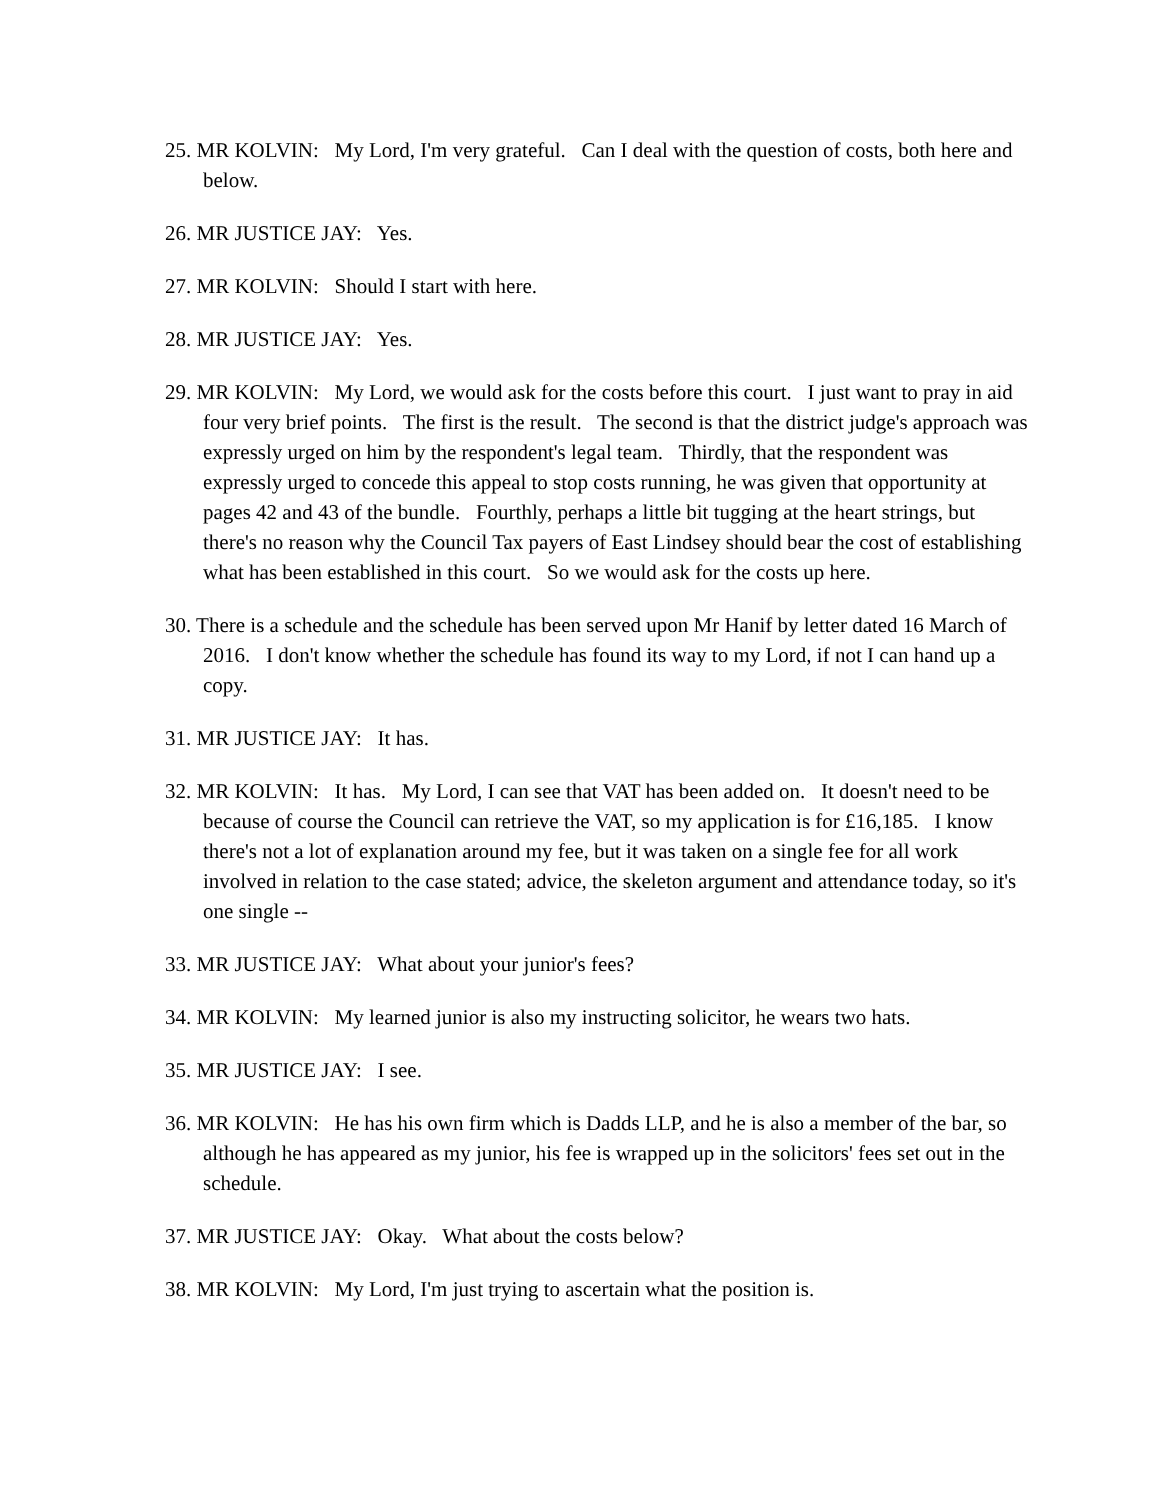25. MR KOLVIN: My Lord, I'm very grateful. Can I deal with the question of costs, both here and below.
26. MR JUSTICE JAY: Yes.
27. MR KOLVIN: Should I start with here.
28. MR JUSTICE JAY: Yes.
29. MR KOLVIN: My Lord, we would ask for the costs before this court. I just want to pray in aid four very brief points. The first is the result. The second is that the district judge's approach was expressly urged on him by the respondent's legal team. Thirdly, that the respondent was expressly urged to concede this appeal to stop costs running, he was given that opportunity at pages 42 and 43 of the bundle. Fourthly, perhaps a little bit tugging at the heart strings, but there's no reason why the Council Tax payers of East Lindsey should bear the cost of establishing what has been established in this court. So we would ask for the costs up here.
30. There is a schedule and the schedule has been served upon Mr Hanif by letter dated 16 March of 2016. I don't know whether the schedule has found its way to my Lord, if not I can hand up a copy.
31. MR JUSTICE JAY: It has.
32. MR KOLVIN: It has. My Lord, I can see that VAT has been added on. It doesn't need to be because of course the Council can retrieve the VAT, so my application is for £16,185. I know there's not a lot of explanation around my fee, but it was taken on a single fee for all work involved in relation to the case stated; advice, the skeleton argument and attendance today, so it's one single --
33. MR JUSTICE JAY: What about your junior's fees?
34. MR KOLVIN: My learned junior is also my instructing solicitor, he wears two hats.
35. MR JUSTICE JAY: I see.
36. MR KOLVIN: He has his own firm which is Dadds LLP, and he is also a member of the bar, so although he has appeared as my junior, his fee is wrapped up in the solicitors' fees set out in the schedule.
37. MR JUSTICE JAY: Okay. What about the costs below?
38. MR KOLVIN: My Lord, I'm just trying to ascertain what the position is.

────────

## Exercise
Could you repeat every entry above exactly, with each picture omitted?

## Exercise answer
25. MR KOLVIN: My Lord, I'm very grateful. Can I deal with the question of costs, both here and below.
26. MR JUSTICE JAY: Yes.
27. MR KOLVIN: Should I start with here.
28. MR JUSTICE JAY: Yes.
29. MR KOLVIN: My Lord, we would ask for the costs before this court. I just want to pray in aid four very brief points. The first is the result. The second is that the district judge's approach was expressly urged on him by the respondent's legal team. Thirdly, that the respondent was expressly urged to concede this appeal to stop costs running, he was given that opportunity at pages 42 and 43 of the bundle. Fourthly, perhaps a little bit tugging at the heart strings, but there's no reason why the Council Tax payers of East Lindsey should bear the cost of establishing what has been established in this court. So we would ask for the costs up here.
30. There is a schedule and the schedule has been served upon Mr Hanif by letter dated 16 March of 2016. I don't know whether the schedule has found its way to my Lord, if not I can hand up a copy.
31. MR JUSTICE JAY: It has.
32. MR KOLVIN: It has. My Lord, I can see that VAT has been added on. It doesn't need to be because of course the Council can retrieve the VAT, so my application is for £16,185. I know there's not a lot of explanation around my fee, but it was taken on a single fee for all work involved in relation to the case stated; advice, the skeleton argument and attendance today, so it's one single --
33. MR JUSTICE JAY: What about your junior's fees?
34. MR KOLVIN: My learned junior is also my instructing solicitor, he wears two hats.
35. MR JUSTICE JAY: I see.
36. MR KOLVIN: He has his own firm which is Dadds LLP, and he is also a member of the bar, so although he has appeared as my junior, his fee is wrapped up in the solicitors' fees set out in the schedule.
37. MR JUSTICE JAY: Okay. What about the costs below?
38. MR KOLVIN: My Lord, I'm just trying to ascertain what the position is.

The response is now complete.